With the swagger in his stride, the monogrammed fitted cap, and baggy blue jeans with the florescent Nikes underneath, the club promoter was a better fit for the streets of my hometown of Oakland than the Beijing boulevard where we had rendezvoused.
During the Summer Olympics hype of 2008, Beijing tried to rebrand itself as an international metropolis that could cater to the foreign crowds that had arrived en-masse for the games. Nowadays, the Bird’s Nest is empty and regular primetime TV shows have returned to the airwaves, but a part of that glorious summer’s dream still lives on in the vibrant expat population of the city.
Expat, short for expatriate, refers to the growing band of international dissenters who have flocked here to make Beijing their home while still retaining the passports of their respective motherlands. Mostly American or European, the stereotypical expat is a flaxen, middle-aged, mid-to-higher-level executive with only enough Chinese in his arsenal to direct his taxi driver. If you can speak English without a heavy accent, know a few of the right people, and have access to several English websites stationed in the capitol city, you will be able to find the niches in Beijing where this new lost generation, and the rising class of Chinese natives that want to rub elbows with them, have carved out their own separate world.

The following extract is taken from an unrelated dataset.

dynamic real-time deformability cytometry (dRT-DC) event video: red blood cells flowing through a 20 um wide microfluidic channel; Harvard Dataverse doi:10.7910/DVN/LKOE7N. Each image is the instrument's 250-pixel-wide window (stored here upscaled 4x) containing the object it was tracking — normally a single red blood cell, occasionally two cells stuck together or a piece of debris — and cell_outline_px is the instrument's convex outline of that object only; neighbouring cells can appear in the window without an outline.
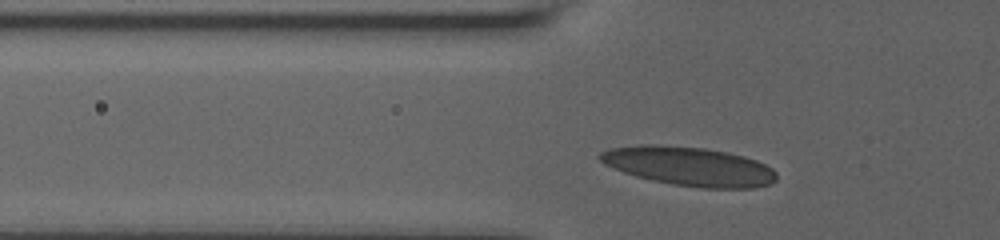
{"species": "human", "species_latin": "Homo sapiens", "temperature_condition": "room temperature", "stored_images_in_passage": 35, "camera_frame_rate_fps": 3000, "um_per_image_px": 0.085, "donor": {"sex": "male"}, "frame": {"image": 1, "passage_image": 3, "time_ms": 0.667, "image_size_px": [1000, 240], "cell_outline_px": [[776, 180], [768, 184], [756, 188], [700, 188], [672, 184], [652, 180], [636, 176], [624, 172], [604, 164], [596, 156], [600, 152], [608, 148], [644, 144], [652, 144], [704, 148], [728, 152], [744, 156], [756, 160], [772, 168], [776, 172]], "centroid_in_image_um": [58.56, 14.13], "position_along_channel_um": 67.2, "area_um2": 40.17}}
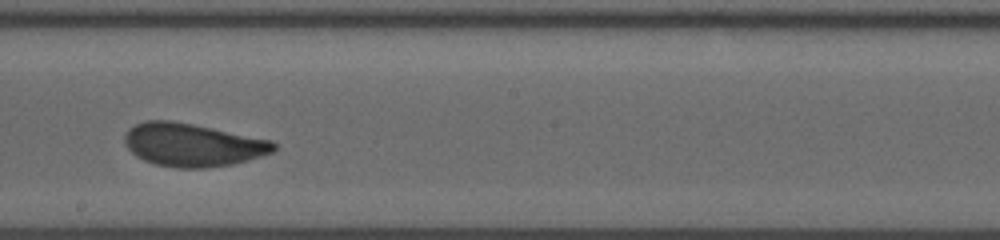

Several weekends ago, I was dining at a French restaurant where the Chinese waitresses wouldn’t even look at me till I started ordering in English instead of Mandarin. During a night out on the town, we ran into a huge guerrilla campaign pushing tickets for the upcoming Usher concert. I have seen at least four separate branches of Coach located in one region of the city alone. Pizza Hut here is the type of classy sit-down dining experience where you might take a first date. The hottest clubs in the city do not blast Jay Chou or Wang Leehom but the Black-Eyed Peas and 3OH!3.
However, the Sanlitun district still reigns as Beijing’s expat capitol. In the daytime, it is a neighborhood marked by the presence of most of the city’s embassies and consulates, but at night, the area is aglow with the neon Heineken signs of its infamous bar scene that caters specifically to expats and foreign-exchange students. During this World Cup season, a group of us Harvard students hit up sports bars in the area after work to feast on slider burgers and pizza while listening to the English commentary above the never-ceasing buzz of the vuvuzela.
Welcome to the imperial city of Beijing—I’m 9,727 miles away from home but it feels like I’ve never left.